Abstract

ABSTRACT The diachronous Upper Lias Sands of southern England are comprised of small scale rhythmic alternations of friable, yellow sandstone and firm, gray, calcareous sandstones. In general, the alternating layers are parallel to bedding and to one another; exceptions occur where the calcareous sandstones mark out the bases of erosional structures. Individual carbonate-rich or deficient horizons cannot be correlated between outcroups 2-3 miles apart, but within a single outcrop they preserve a remarkable uniformity in vertical sequence.
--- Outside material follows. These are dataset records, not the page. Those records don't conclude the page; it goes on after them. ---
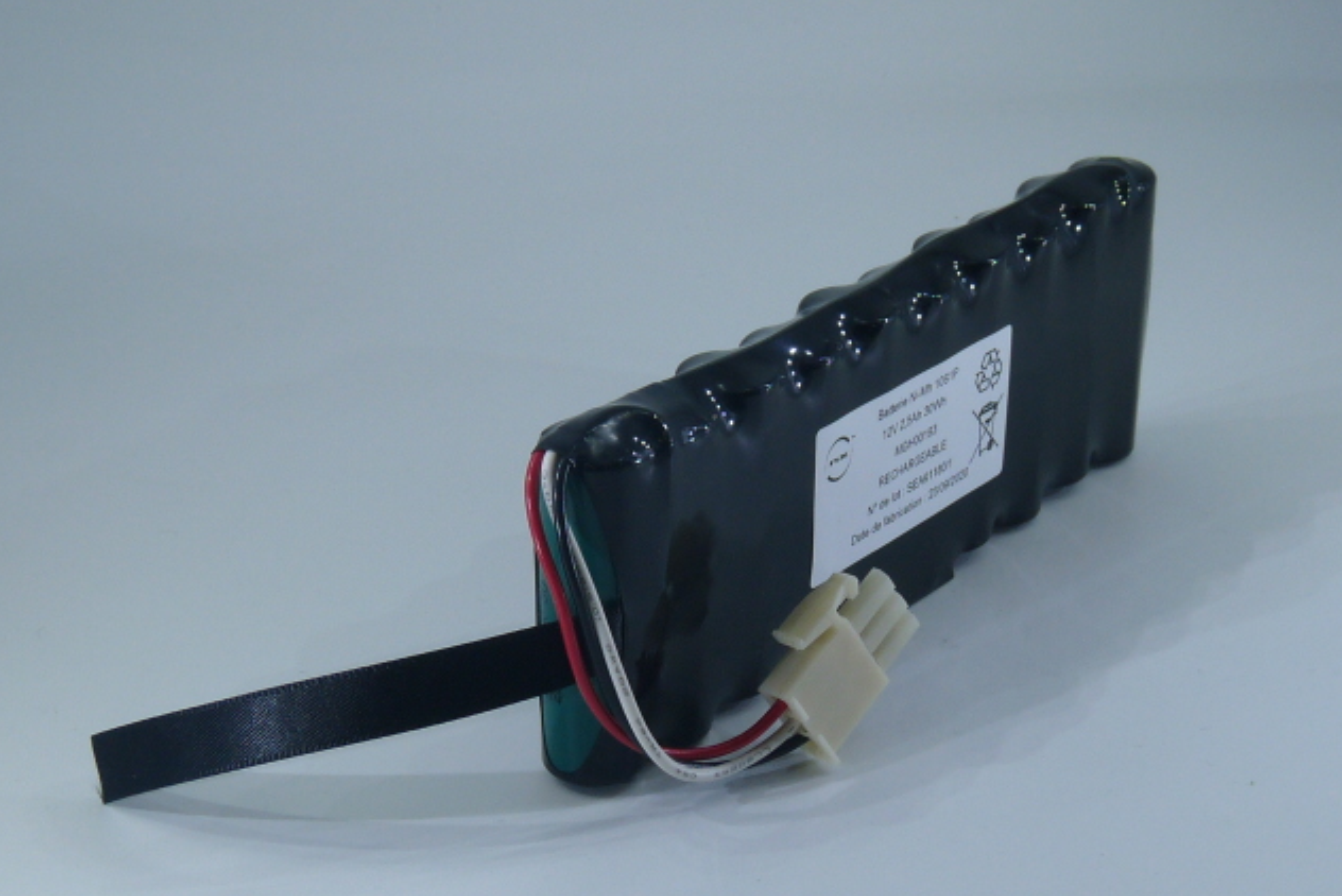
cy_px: 499
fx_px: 2983
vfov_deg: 17.1
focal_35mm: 80
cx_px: 667
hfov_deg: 25.4
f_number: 4.5
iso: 100
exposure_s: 1/250
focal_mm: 7.6
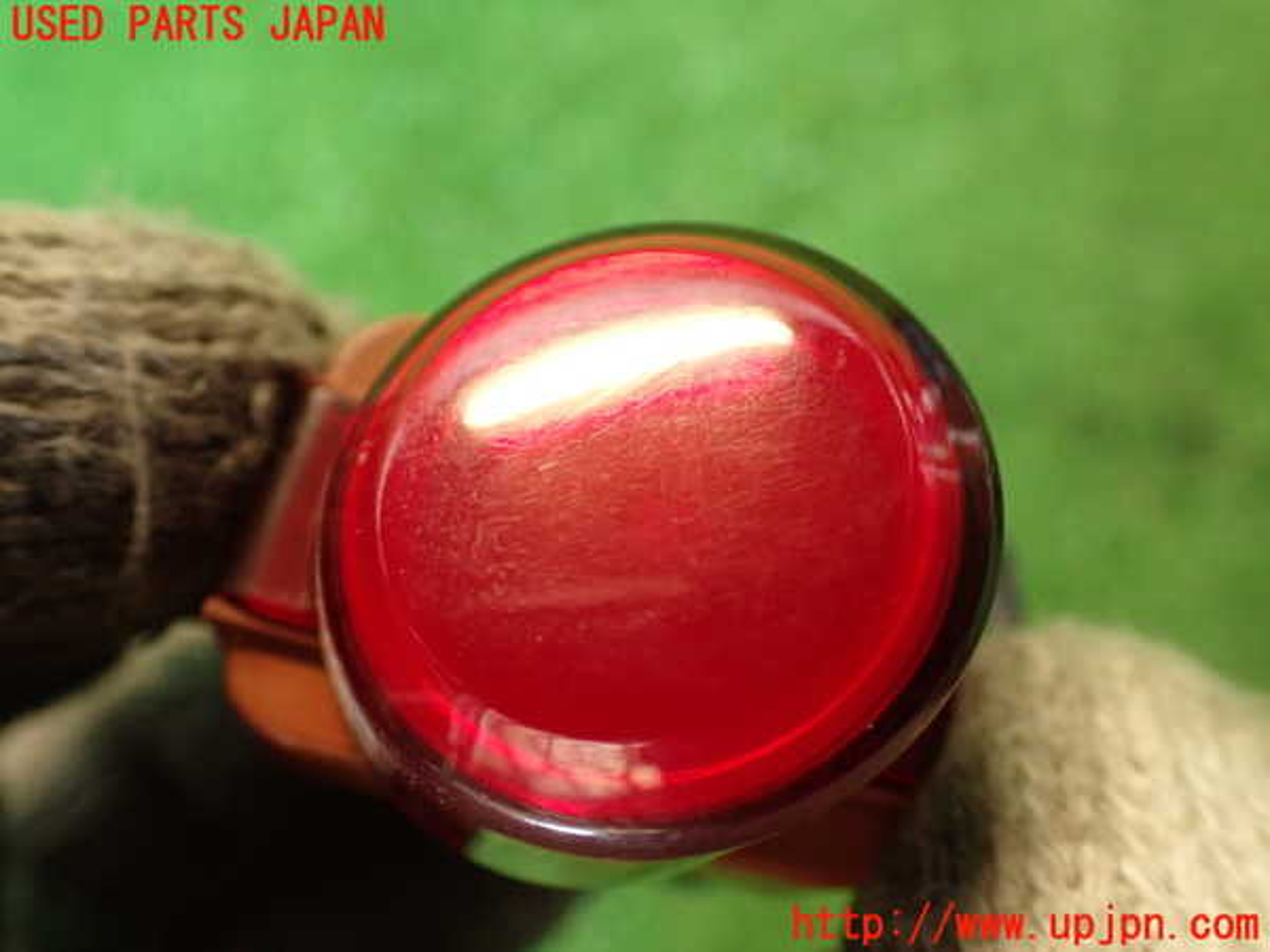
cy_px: 476
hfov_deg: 56.8
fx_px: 1174
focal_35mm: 32
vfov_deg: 44.2
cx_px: 635
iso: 400
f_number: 2.4
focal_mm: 5.79
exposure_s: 1/30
Petrographic studies demonstrate that original textural relationships are retained in the calcareous sandstones, while the friable sandstone interbeds have undergone compaction effects. Field evidence indicates that the calcareous sandstones were lithified be ore the deposition of more than 6 inches of superimposed sediment. Such lithification is estimated to have taken approximately 150 years. The alternations are considered to be the result of fluctuating rates of detrital deposition: the calcareous sandstones representing temporally, and spatially restricted locales characterized by little or no detrital deposition, and the sandstone interbeds representing contiguous areas of more rapid detrital deposition. Within the Upper Lias Sands a gradual increase is observed in the relative proportions of CaCO3 to detritals. This is believed to reflect the southerly lateral migration of the wave of maximum terriginous sedimentation. This process established conditions suitable for deposition of the succeeding limestone sequences an environment foreshadowed by the calcareous sandstones of the Upper Lias Sands.